И он сдержал обещание. Но как только птицы разлетелись, и гнезда опустели, Серафен вновь поднялся на стремянку и с удвоенной силой принялся крушить кувалдой сначала карнизы, а потом огромные валуны с берегов Дюранс, из которых, скрепленные известковым раствором, были сложены стены Ля Бюрльер.

Об этом судачили в семенном кругу после воскресного обеда все бездельники из Люра и Пейрюи, потешаясь над безумием человека, который сперва сжег свою мебель, а сейчас рушит свой дом. Если до сих пор Селеста Дормэр и Дидон Сепюлькр ограничивались ворчливыми нотациями дочерям, теперь это приняло форму: «Если я еще раз увижу, что ты болтаешь с этим доходягой, я тебе голову размозжу!»

Но был человек, не говоривший ничего. Он просто приходил, устраивался на капители у подножия кипариса и сидел там часами, опершись подбородком на руку, погруженный в задумчивость. Этот незнакомец был частью другого мира: одевался, как барин, курил дорогие сигареты, которые доставал из золотого портсигара, и разъезжал в сверкающем красном автомобиле. Выходя из машины, он захлопывал дверцу жестом усталого, пресыщенного человека.

Серафен не обращал на него внимания, как и на прочих бездельников и зевак. Он продолжал сбрасывать камни и пласты штукатурки на плиты двора, а когда там скапливалось слишком много мусора, спускался вниз, лопатой загружал обломки в тачку и высыпал с обрыва в Дюранс.

Между тем лето подходило к концу. Настали ветреные, дождливые дни. С Верхних Альп в долину хлынули стада овец.

Тон шествию задавал шагавший во главе стада старый пастух. А в хвосте этих масс, с трудом сдерживая нетерпение, по колено в грязи, измученные ливнями и накопившейся усталостью, зябнущие в своих выношенных кожаных куртках, плелись с полдюжины подпасков, всегда готовых затеять ссору или потасовку.

Как и все в Люре, они были наслышаны о безумце, вздумавшем развалить свой дом. Подходящий случай, чтобы дать себе разрядку, и вот, с кнутами в руках, они окружили стену, которую сокрушал ударами кувалды помешанный колосс. Похохатывая, хилые подростки принялись подбирать камни и швырять вверх. Наконец, уязвленные безразличием Серафена, четверо из них придумали убрать лестницу и сбросили ее на землю у подножия стены.

– Эй ты, дурачина! Сиди там, коли тебе так нравится!

Они захлебывались от смеха, хватаясь руками за животы, уверенные в полной своей безопасности.
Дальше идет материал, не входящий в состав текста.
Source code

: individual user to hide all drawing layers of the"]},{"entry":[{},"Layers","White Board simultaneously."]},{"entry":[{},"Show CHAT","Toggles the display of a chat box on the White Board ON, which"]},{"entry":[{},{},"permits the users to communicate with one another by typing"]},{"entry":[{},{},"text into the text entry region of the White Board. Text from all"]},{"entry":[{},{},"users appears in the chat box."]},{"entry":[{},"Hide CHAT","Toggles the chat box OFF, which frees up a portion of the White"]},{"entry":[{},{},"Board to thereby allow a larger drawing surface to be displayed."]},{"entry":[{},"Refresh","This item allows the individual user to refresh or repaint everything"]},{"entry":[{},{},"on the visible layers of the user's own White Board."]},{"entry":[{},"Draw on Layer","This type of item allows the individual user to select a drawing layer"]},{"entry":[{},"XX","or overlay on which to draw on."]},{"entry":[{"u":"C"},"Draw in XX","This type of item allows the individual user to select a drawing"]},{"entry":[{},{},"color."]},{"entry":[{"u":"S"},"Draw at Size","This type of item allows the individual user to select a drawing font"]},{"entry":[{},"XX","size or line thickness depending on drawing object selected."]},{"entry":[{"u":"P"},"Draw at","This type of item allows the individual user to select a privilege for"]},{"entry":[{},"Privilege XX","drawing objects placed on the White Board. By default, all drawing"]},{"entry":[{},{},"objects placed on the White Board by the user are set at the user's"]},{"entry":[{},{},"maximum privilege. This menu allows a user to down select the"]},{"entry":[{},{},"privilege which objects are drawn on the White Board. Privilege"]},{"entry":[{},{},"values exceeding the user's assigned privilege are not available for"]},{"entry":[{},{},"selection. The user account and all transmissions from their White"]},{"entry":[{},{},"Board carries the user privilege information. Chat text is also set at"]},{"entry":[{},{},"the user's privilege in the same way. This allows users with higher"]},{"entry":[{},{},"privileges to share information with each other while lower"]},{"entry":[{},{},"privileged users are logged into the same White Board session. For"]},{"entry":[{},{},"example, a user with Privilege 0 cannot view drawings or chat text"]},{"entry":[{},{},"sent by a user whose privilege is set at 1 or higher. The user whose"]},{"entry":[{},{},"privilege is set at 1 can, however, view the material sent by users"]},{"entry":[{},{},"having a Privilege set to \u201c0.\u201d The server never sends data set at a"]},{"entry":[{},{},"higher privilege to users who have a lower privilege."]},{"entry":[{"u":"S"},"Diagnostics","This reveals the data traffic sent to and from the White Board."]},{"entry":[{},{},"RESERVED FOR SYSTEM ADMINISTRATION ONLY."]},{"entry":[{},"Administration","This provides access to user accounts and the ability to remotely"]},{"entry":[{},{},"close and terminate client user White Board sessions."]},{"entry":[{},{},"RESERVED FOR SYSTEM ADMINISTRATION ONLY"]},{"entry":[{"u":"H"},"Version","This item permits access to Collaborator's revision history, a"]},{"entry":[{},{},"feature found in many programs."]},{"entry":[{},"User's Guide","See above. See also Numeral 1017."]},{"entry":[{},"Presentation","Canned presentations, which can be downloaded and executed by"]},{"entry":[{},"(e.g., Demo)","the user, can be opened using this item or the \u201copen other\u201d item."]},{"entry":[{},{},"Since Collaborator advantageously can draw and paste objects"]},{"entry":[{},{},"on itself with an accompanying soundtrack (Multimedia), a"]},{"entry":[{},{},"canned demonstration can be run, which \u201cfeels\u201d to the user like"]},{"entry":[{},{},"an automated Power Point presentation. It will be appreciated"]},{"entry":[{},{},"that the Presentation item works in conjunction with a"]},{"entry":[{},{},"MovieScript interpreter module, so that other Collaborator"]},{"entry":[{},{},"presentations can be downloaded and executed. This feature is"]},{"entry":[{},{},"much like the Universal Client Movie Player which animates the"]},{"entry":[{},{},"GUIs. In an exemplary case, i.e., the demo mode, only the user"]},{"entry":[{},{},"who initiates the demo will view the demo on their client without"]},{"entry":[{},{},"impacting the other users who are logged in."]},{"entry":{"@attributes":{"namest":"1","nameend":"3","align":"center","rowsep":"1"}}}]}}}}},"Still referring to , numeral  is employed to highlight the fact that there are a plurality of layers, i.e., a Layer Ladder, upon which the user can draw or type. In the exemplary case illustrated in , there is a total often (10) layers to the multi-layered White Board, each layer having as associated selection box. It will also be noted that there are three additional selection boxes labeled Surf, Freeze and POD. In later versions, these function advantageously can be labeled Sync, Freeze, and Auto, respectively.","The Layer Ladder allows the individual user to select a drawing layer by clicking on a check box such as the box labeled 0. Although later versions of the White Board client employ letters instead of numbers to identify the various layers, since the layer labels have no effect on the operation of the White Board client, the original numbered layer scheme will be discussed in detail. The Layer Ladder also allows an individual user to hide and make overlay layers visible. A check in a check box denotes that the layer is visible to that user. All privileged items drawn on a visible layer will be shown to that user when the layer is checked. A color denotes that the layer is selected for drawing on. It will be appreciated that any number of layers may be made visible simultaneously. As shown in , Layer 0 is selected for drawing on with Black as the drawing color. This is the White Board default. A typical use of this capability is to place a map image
И вдруг, когда старший из подпасков нагнулся за очередным камнем, он получил такого пинка под зад, что кувырком полетел на кучу щебня. В то же мгновение кто-то вырвал у него из руки кнут. Юнец проворчал что-то сквозь зубы, полагая, будто удар ему нанес старший пастух. Он оглянулся – то же сделали остальные, но тотчас пригнулись, поскольку кнут просвистел у них над головами, рассекая воздух с такой силой, что, будучи знатоками, они не могли не оценить мастерство нападавшего. Однако его лицо заставило их вовсе замереть на месте.

– Ну-ка, поставьте эту лестницу так, как она стояла, – спокойно сказал незнакомец, – или кнутом я вышибу вам по глазу.

Подпаски не рискнули перечить. Когда лестница оказалась на месте, они пустились наутек на полусогнутых ногах вдогонку стаду.

Серафен не упустил ни одной детали этой сцены и, как только лестницу снова прислонили к стене, спрыгнул на землю. Незнакомец, следивший за беспорядочным бегством подпасков, резко обернулся, и Серафен тотчас понял, почему нападавшие в такой панике покинули поле боя. Перед ним был инвалид войны с изувеченным до потери человеческого облика лицом. На такого впредь уже никто не отважился бы поднять руку из одного только страха, что все погибшие на войне поднимутся из своих могил, возмущенные подобным святотатством.

– Ну что ж, будем знакомы, – сказал он. – Меня зовут Патрис. Патрис Дюпен.

– Вы – сын господина Дюпена? – спросил Серафен.

– Увы, – вздохнул Патрис. – Действительно, у меня есть отец.

Серафен смущенно улыбнулся.

– Без вас пришлось бы мне ночевать наверху…

– Без тебя, – поправил Патрис, сделав ударение на слове «ты». – Самое скверное, что, не вмешайся я вовремя, эти подонки выставили бы тебя на посмешище. А я не хочу, чтобы над тобой смеялись.